Apr 19 2010
Protein Potential LLC has received support from the National Institute of Allergy and Infectious Diseases (NIAID) of the NIH in the form of a Phase II Small Business Innovation Research (SBIR) Grant. The three-year award totaling approximately $3 million will support translational research to develop a vaccine for the prevention of malaria caused by the parasite Plasmodium vivax. Approximately 40% of the world's population is at risk from malaria and each year an estimated 1 million people die from the disease. P. vivax is the world's second most serious cause of malaria, with most of the greater than 80 million annual cases in Asia, Oceania, and Latin America. There is growing awareness that a vaccine targeting P. vivax is badly needed if the goal of malaria eradication is to be achieved. Dr. Pedro Alonso, Director of the Barcelona Centre for International Health Research and head of the steering committee for the Malaria Eradication Research Agenda, states, "The need for effective tools to combat P. vivax malaria cannot be emphasized enough. The prospects for realizing the goal of malaria eradication will be substantially improved by a vaccine that prevents P. vivax infections. Protein Potential's efforts to develop such a vaccine are an important step in this direction."

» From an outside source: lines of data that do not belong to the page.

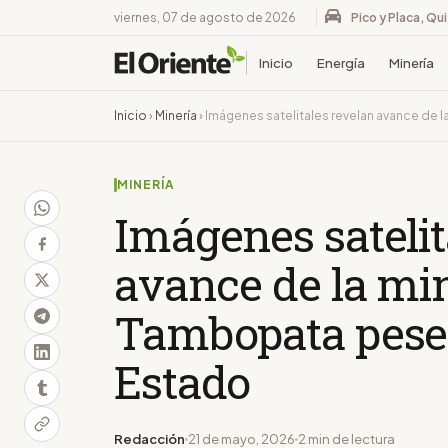
viernes, 07 de agosto de 2026
Pico y Placa, Qu
Inicio
Energía
Minería
Inicio
›
Minería
›
Imágenes satelitales revelan avance de l
MINERÍA
Imágenes satelit
avance de la min
Tambopata pese 
Estado
Redacción
21 de mayo, 2026
2 min de lectura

Protein Potential's vaccine consists of parts of the P. vivax circumsporozoite protein (CSP), which covers the parasite surface during the initial stages of infection. Antibodies against CSP can block critical steps in the early infection process. "This Phase II SBIR funding will be used to develop vaccine lots that satisfy manufacturing and quality assurance criteria necessary to proceed to clinical testing in human subjects," says Protein Potential founder and President, Dr. Kim Lee Sim.
Dr. Stephen Hoffman, CEO of Sanaria Inc. and a prominent malaria immunologist who serves as Protein Potential's Chairman notes that, "The malaria research community has fallen behind in testing the potential of recombinant protein vaccines to protect against P. vivax infection. Protein Potential's efforts to develop such a vaccine begin to address this important issue."